Written task: Your task is to transcribe the data in full.

[[ Source data open ]]

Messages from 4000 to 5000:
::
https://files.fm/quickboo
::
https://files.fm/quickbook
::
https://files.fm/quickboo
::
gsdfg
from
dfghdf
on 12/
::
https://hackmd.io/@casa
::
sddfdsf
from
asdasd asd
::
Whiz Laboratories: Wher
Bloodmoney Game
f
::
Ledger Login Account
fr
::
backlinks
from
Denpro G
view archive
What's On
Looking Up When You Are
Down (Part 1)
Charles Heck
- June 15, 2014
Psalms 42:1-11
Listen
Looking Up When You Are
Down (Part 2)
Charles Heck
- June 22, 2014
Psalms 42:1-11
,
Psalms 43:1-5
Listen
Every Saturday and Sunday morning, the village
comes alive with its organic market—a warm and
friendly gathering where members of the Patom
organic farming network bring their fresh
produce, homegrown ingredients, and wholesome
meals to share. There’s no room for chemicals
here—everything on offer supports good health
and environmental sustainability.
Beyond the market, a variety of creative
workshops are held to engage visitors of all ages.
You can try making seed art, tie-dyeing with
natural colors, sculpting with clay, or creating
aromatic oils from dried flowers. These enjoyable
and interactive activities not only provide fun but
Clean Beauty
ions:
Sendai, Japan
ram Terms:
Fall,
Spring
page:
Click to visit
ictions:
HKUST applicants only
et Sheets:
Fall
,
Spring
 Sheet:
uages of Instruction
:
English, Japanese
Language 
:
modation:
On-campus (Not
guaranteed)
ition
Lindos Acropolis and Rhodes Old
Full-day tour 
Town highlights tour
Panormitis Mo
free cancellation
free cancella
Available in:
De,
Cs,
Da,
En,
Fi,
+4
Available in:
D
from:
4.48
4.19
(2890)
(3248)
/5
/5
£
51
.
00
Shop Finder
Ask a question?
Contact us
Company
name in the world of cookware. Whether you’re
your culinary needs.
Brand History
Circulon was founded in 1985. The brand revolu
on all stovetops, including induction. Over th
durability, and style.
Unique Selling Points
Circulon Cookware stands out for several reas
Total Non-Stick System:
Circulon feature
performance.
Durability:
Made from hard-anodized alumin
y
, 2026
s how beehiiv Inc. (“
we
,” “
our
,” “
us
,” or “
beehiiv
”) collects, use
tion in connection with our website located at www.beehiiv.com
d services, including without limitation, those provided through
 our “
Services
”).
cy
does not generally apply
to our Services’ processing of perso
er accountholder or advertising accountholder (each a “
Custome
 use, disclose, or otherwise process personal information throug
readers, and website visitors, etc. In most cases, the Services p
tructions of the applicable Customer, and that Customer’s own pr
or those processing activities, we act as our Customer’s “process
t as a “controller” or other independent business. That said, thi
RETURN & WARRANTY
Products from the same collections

[[ Source data closed ]]

Task answer:
Messages from 4000 to 5000:
::
https://files.fm/quickboo
::
https://files.fm/quickbook
::
https://files.fm/quickboo
::
gsdfg
from
dfghdf
on 12/
::
https://hackmd.io/@casa
::
sddfdsf
from
asdasd asd
::
Whiz Laboratories: Wher
Bloodmoney Game
f
::
Ledger Login Account
fr
::
backlinks
from
Denpro G
view archive
What's On
Looking Up When You Are
Down (Part 1)
Charles Heck
- June 15, 2014
Psalms 42:1-11
Listen
Looking Up When You Are
Down (Part 2)
Charles Heck
- June 22, 2014
Psalms 42:1-11
,
Psalms 43:1-5
Listen
Every Saturday and Sunday morning, the village
comes alive with its organic market—a warm and
friendly gathering where members of the Patom
organic farming network bring their fresh
produce, homegrown ingredients, and wholesome
meals to share. There’s no room for chemicals
here—everything on offer supports good health
and environmental sustainability.
Beyond the market, a variety of creative
workshops are held to engage visitors of all ages.
You can try making seed art, tie-dyeing with
natural colors, sculpting with clay, or creating
aromatic oils from dried flowers. These enjoyable
and interactive activities not only provide fun but
Clean Beauty
ions:
Sendai, Japan
ram Terms:
Fall,
Spring
page:
Click to visit
ictions:
HKUST applicants only
et Sheets:
Fall
,
Spring
 Sheet:
uages of Instruction
:
English, Japanese
Language 
:
modation:
On-campus (Not
guaranteed)
ition
Lindos Acropolis and Rhodes Old
Full-day tour 
Town highlights tour
Panormitis Mo
free cancellation
free cancella
Available in:
De,
Cs,
Da,
En,
Fi,
+4
Available in:
D
from:
4.48
4.19
(2890)
(3248)
/5
/5
£
51
.
00
Shop Finder
Ask a question?
Contact us
Company
name in the world of cookware. Whether you’re
your culinary needs.
Brand History
Circulon was founded in 1985. The brand revolu
on all stovetops, including induction. Over th
durability, and style.
Unique Selling Points
Circulon Cookware stands out for several reas
Total Non-Stick System:
Circulon feature
performance.
Durability:
Made from hard-anodized alumin
y
, 2026
s how beehiiv Inc. (“
we
,” “
our
,” “
us
,” or “
beehiiv
”) collects, use
tion in connection with our website located at www.beehiiv.com
d services, including without limitation, those provided through
 our “
Services
”).
cy
does not generally apply
to our Services’ processing of perso
er accountholder or advertising accountholder (each a “
Custome
 use, disclose, or otherwise process personal information throug
readers, and website visitors, etc. In most cases, the Services p
tructions of the applicable Customer, and that Customer’s own pr
or those processing activities, we act as our Customer’s “process
t as a “controller” or other independent business. That said, thi
RETURN & WARRANTY
Products from the same collections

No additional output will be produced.